▶ _Reading passage_:
◇ ◇ ◇ ◇ ◇
Much of the current literature on Britten has naturally focused on his work as a composer. While we have learned much from the published material, in terms of his musical and cultural perspectives, there has been limited discussion about the specific effects of what Britten listened to, the ways in which he listened, and how this might have had an impact on his work as a practitioner. This chapter draws on Britten’s listening experiences between the years 1928 and 1938, the only period of his life during which he kept a daily journal, which has now been edited by John Evans.
Beginning in the composer’s fourteenth year, Britten’s diaries trace his development from Gresham’s School in Holt, North Norfolk, to his time studying at the Royal College of Music, through to his early career working for the General Post Office Film Unit, the Group Theatre and the BBC. By the end of 1938 Britten was on the brink of establishing an international career. His personal accounts enable us to explore a period of his life that would have a profound influence on him.
It is important to provide a word of caution here. Evans admits in the editorial notes to the published collection that not every word or, indeed, every entry of Britten’s diaries was replicated in the published edition. Evans explains that in Britten’s early accounts of his activities, mainly governed by his family circumstances or life at school, the diary entries are ‘very matter-of-fact in content, but the roll call of his many church-going, musical, sporting or bathing companions is always extraordinarily detailed’.5 Therefore, the evidence this chapter draws upon is only indicative of Britten’s practices and habits and does not, by any means, present the complete picture.
In reproducing Britten’s diary entries I have retained his spelling mistakes, choice of punctuation and grammar as they were in the published edition.6 In any piece of text, these types of idiosyncrasies can affect the meaning entirely and, as Evans noted, ‘they demonstrate the efforts he made to express himself more clearly, and the struggle he had to overcome his dyslexia-like battle with spelling’.7
Revealing the peripheral data
An example of his diary entry from 22 October 1932, written after Britten had attended a live performance of Mozart’s Piano Quartet in G minor K.478, reveals his sharp criticism of the performers and is indicative of his strengthening opinions, not just about how he considered Mozart ought to be performed – he was, of course, later to become a celebrated interpreter of Mozart himself – but of the standard of musicianship that he was growing to expect:
Meet Barb at 8.15 at Broadcasting House for concert (tickets from R.C.M.) in concert Hall at 8.30. English Ensemble – Kathleen Long (poor in spots). Marjorie Haywood (good) Rebecca Clark (musicianly but not inspired). May Mukle (poor tone).8
Aside from the criticisms directed at the performers, this type of experience reveals other aspects of the London concert scene during this time, such as the venues and performers. A review of several pieces of evidence like this provides us with a more accurate picture of where Britten most frequently listened to music during a specific period. Figure 2 shows Britten’s listening experiences by venue in London between late 1928 and early 1935. It reveals that most of his listening experiences occurred either at the Royal College of Music (RCM), where he was a student, or at the Queen’s Hall in Langham Place. The latter was London’s principal concert venue. It played host to The Proms between 1895 and 1941 before it was destroyed in the Blitz during the Second World War, but in the 1930s it had become the home for both the BBC Symphony Orchestra and the London Philharmonic Orchestra – both of which raised the standards of orchestral playing in London and attracted eminent musicians from across Europe and America (see Figure 3: Sir Edward Elgar and the London Symphony Orchestra on the platform of the Queen’s Hall in 1911, a photograph first published in The Musical Times the same year). The other most prominent venues that Britten frequented included Broadcasting House, the Royal Albert Hall and the Wigmore Hall, but most of these listening experiences occurred after 1930.
◇ ◇ ◇ ◇ ◇
▶ _Entries_:
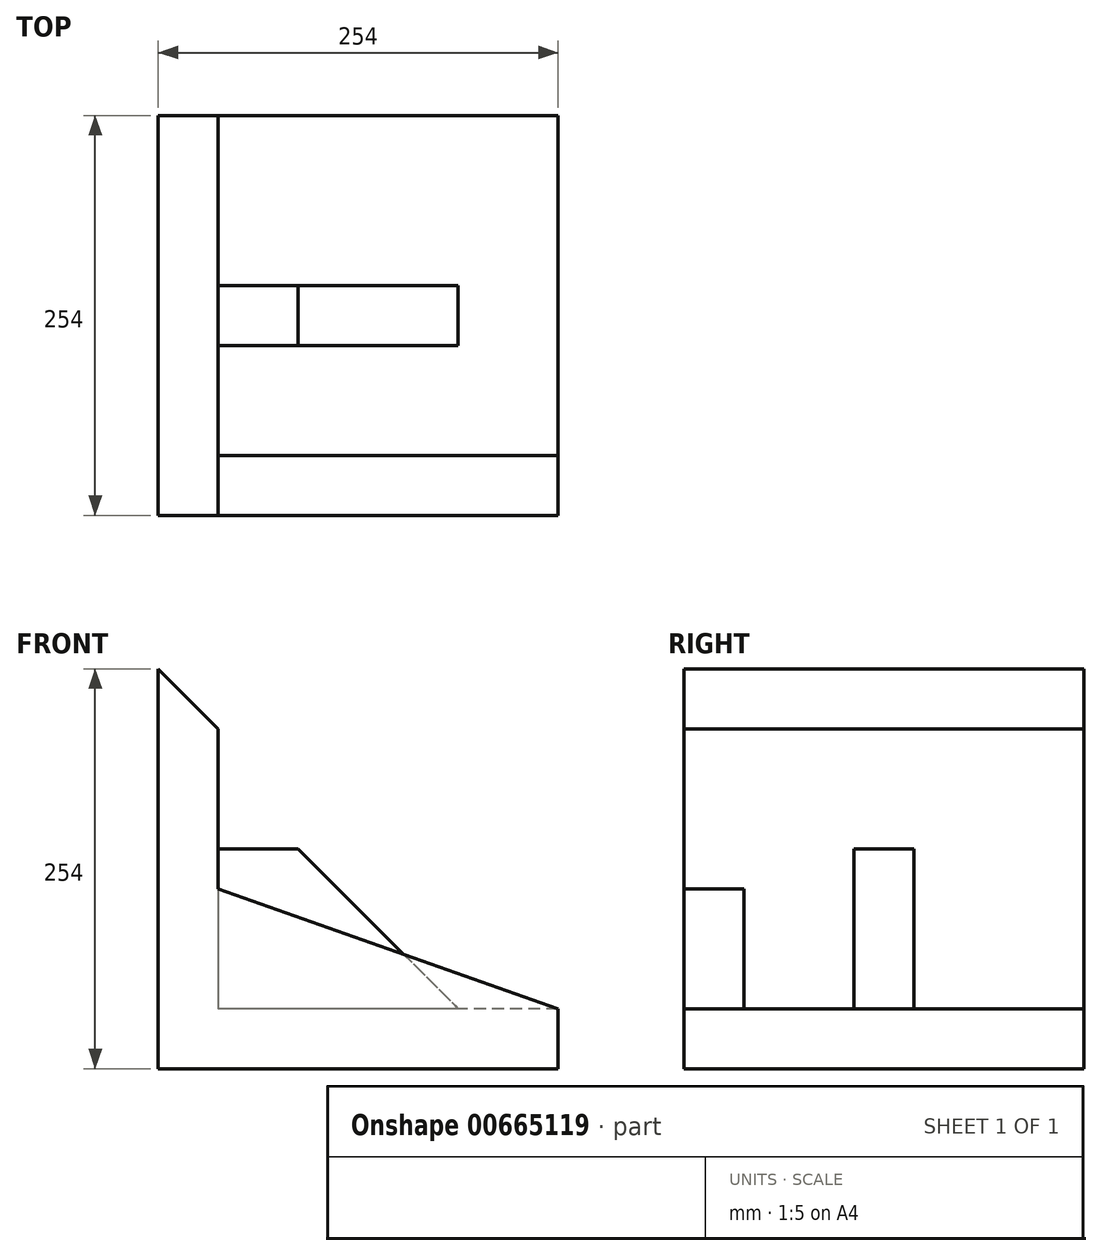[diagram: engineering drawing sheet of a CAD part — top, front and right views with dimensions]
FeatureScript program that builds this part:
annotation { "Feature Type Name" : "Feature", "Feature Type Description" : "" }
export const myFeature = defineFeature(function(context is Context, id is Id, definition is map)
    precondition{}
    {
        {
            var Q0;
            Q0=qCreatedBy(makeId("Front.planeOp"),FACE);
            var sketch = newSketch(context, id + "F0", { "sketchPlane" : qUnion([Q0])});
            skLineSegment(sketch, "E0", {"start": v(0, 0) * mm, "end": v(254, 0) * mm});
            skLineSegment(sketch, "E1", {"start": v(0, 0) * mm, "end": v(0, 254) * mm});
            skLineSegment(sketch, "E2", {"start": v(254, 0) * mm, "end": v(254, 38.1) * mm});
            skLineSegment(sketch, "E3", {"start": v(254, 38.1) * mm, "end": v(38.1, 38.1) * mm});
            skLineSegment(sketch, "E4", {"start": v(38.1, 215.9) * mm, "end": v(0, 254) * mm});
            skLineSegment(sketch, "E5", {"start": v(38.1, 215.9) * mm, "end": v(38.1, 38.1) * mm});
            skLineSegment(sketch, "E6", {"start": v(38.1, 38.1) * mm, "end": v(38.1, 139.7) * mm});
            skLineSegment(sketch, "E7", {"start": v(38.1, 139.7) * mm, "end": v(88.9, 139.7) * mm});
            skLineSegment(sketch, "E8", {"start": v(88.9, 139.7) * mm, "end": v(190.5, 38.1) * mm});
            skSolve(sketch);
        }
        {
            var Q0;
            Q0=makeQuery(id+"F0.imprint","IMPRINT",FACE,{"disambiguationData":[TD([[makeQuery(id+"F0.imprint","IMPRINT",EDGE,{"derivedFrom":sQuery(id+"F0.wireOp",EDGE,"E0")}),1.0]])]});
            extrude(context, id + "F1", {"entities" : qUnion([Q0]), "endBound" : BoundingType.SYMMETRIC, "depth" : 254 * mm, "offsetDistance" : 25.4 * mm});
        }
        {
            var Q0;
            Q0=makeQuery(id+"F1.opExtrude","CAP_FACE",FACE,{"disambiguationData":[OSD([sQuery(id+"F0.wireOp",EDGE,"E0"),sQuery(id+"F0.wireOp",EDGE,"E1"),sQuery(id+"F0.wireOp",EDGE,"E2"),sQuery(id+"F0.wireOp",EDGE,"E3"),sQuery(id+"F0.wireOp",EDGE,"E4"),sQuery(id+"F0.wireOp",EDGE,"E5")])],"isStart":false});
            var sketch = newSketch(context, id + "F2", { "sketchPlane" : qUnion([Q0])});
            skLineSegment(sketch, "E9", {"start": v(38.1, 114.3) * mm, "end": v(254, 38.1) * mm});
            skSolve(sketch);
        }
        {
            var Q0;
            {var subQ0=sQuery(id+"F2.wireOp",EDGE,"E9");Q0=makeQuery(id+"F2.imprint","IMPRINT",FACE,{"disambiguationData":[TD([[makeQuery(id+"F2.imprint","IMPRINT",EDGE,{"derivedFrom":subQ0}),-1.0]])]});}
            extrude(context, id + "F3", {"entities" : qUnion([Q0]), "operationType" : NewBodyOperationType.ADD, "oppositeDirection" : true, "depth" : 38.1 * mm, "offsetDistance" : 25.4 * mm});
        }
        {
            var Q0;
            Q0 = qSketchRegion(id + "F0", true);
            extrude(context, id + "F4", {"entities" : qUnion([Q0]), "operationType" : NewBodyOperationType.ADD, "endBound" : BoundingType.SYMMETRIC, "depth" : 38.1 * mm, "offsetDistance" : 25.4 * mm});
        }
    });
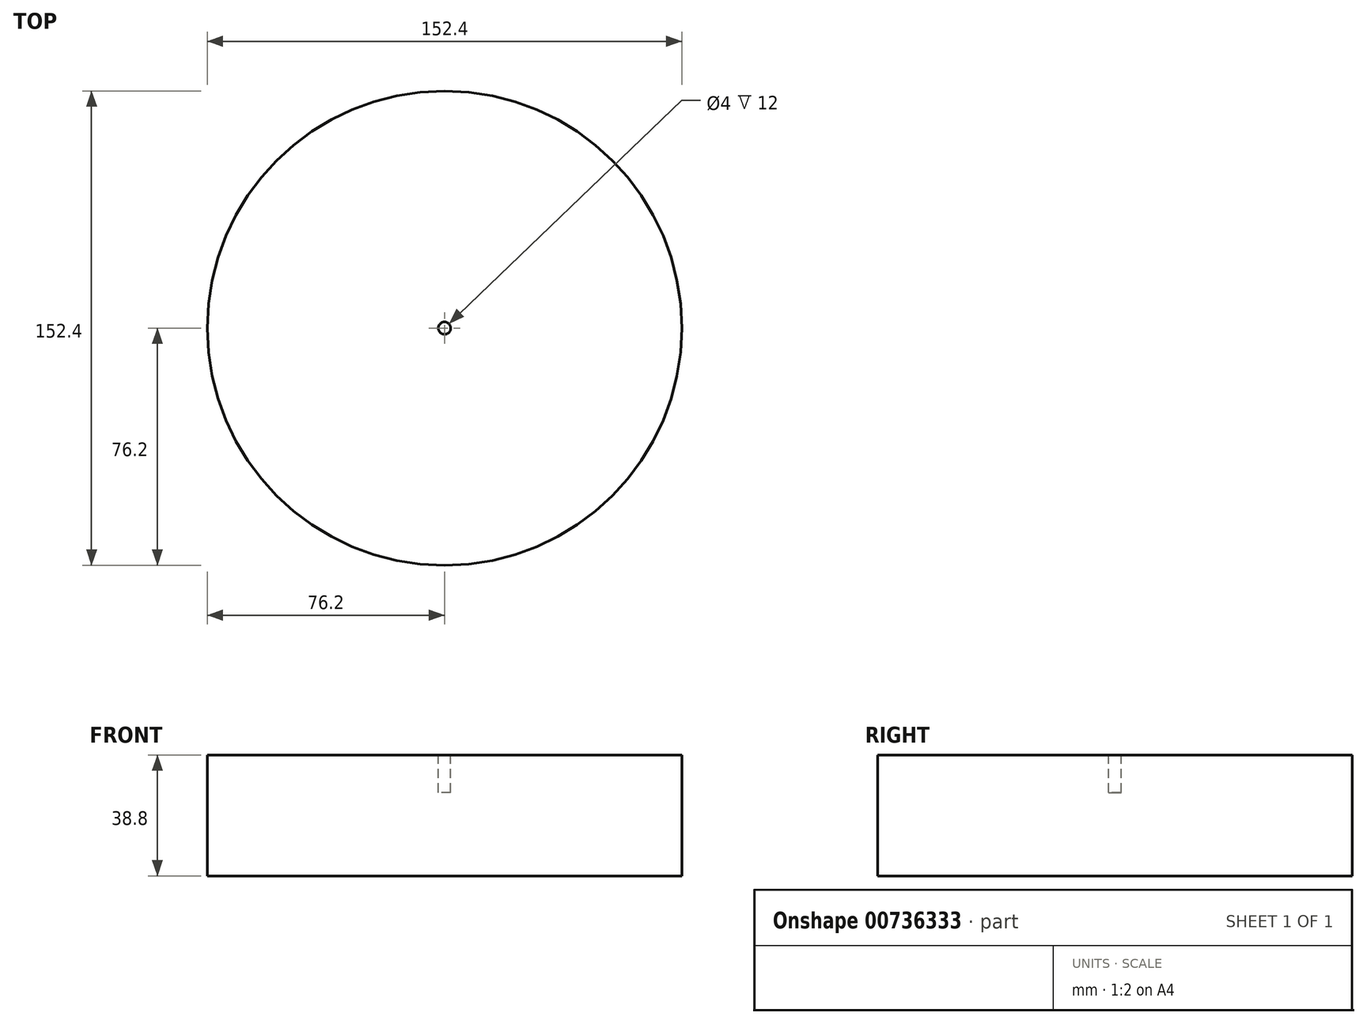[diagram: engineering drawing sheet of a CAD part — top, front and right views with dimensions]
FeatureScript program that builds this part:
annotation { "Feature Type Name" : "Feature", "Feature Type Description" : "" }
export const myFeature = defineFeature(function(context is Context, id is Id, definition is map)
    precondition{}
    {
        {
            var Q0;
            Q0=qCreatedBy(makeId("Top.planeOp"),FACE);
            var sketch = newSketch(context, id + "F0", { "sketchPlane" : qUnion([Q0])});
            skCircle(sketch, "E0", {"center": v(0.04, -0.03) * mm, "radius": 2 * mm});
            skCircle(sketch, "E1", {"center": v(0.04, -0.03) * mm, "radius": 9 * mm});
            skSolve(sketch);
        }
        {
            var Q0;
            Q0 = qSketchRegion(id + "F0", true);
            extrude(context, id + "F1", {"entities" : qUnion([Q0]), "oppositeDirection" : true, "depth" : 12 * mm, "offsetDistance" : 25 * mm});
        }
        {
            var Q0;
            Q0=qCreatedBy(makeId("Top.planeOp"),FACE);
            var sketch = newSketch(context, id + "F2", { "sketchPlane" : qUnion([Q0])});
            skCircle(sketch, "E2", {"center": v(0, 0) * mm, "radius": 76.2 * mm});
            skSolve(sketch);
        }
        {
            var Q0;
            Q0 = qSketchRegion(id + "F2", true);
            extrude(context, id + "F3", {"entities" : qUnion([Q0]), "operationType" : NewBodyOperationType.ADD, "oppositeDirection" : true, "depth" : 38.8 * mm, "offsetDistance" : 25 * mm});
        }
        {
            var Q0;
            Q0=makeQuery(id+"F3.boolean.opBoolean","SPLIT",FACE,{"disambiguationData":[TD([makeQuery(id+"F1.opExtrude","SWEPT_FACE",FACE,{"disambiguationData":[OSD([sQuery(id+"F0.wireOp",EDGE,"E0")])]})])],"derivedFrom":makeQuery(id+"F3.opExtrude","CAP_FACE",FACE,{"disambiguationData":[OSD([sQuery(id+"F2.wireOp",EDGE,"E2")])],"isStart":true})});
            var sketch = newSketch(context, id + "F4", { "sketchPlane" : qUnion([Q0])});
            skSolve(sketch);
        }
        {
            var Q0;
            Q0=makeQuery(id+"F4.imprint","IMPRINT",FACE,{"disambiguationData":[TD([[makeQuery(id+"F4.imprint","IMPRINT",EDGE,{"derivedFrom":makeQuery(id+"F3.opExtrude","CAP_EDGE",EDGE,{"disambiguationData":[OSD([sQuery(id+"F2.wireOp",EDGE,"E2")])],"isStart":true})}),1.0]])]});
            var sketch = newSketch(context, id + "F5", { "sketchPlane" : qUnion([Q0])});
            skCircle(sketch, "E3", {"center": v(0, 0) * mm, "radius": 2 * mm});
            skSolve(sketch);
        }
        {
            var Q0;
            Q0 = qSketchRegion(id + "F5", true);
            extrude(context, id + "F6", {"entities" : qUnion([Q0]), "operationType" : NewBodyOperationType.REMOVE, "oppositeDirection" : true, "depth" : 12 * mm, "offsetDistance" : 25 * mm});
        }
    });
◇ ◇ ◇ ◇ ◇
▶ _Written tasks_:
- 1) Do these statements agree with the passage on Britten's listening? Answer yes or no for each, quoting the deciding words. (a) Britten kept a daily journal only between 1928 and 1938. (b) The published edition reproduces every entry of Britten's diaries. (c) The Queen's Hall was destroyed in the Blitz.
- 2) Please continue the passage on Britten's listening, picking up right after its final sentence.

▶ _Exercise responses_:
- 1)
(a) Yes: "between the years 1928 and 1938, the only period of his life during which he kept a daily journal"
(b) No: "not every word or, indeed, every entry of Britten’s diaries was replicated in the published edition"
(c) Yes: "before it was destroyed in the Blitz during the Second World War"

- 2)
Britten moved to London in September 1930 to study at the RCM. As we might expect, this radically changed his listening habits in terms of the repertoire to which he was exposed and the standard of performance that he would witness. Britten had an uneasy relationship with the RCM and the reasons behind his feelings are complex, but they were likely to have been influenced in part, at least, by his attitude towards his fellow-students and the teaching staff such as John Ireland and Ralph Vaughan Williams, the latter of whom Britten considered to be the ‘old guard’ of English music. But as a young composer, Britten’s dissatisfaction with his time at College was understandable, and had much to do with the lack of performances that his own works received. As Paul Kildea noted in his recent biography of Britten:
by the time he left the RCM in July 1933, Britten had heard only two of his works in college concerts his Phantasy in F minor (1932) and Sinfonietta (1932), which had already received its premiere elsewhere.9
Britten himself later remarked about this period that without being able to listen to his own works ‘it was difficult to link notes and sounds’.10
A comparison of Kildea’s account with Britten’s diary entries confirms that there were only two performances of his own works at the RCM. The first was on 22 July 1932 and is perhaps surprisingly thin in detail, particularly since this was still such a rare occasion. Britten wrote:
Go to R.C.M. at 10.30, after finishing packing etc. to hear result of [sic] competition Cobbett prize – performance of my 5tet—bad—but I expected worse.11
The second was on 16 March 1933 and is equally sparse:
After dinner R.C.M. Chamber Concert at 8.15. Mum & Beth go. Bridges & Brosas also there. Beethoven C# min quart competently but dully played; an atrocious perf. of Delius Vl. Sonata no. 1. F. May plays. bit of Phantasy of Schuman [sic], & I conduct a show of my Sinfonietta which goes quite well.12
If we consider the number of experiences of listening to his own compositions that Britten documented during this short period, we can see that there were significantly more than this (see Table 1). Of course, not all of these would have been public engagements; some were private performances or listening experiences with friends and colleagues, such as on Cromwell Road in Kensington, where he lived between 1931 and 1933. The third listening experience at the RCM was a rehearsal and he would almost certainly have heard his own works by other means or on other occasions. But the fact that these are not reported in his diaries is quite striking, and it confirms that most experiences of his own music were outside of college.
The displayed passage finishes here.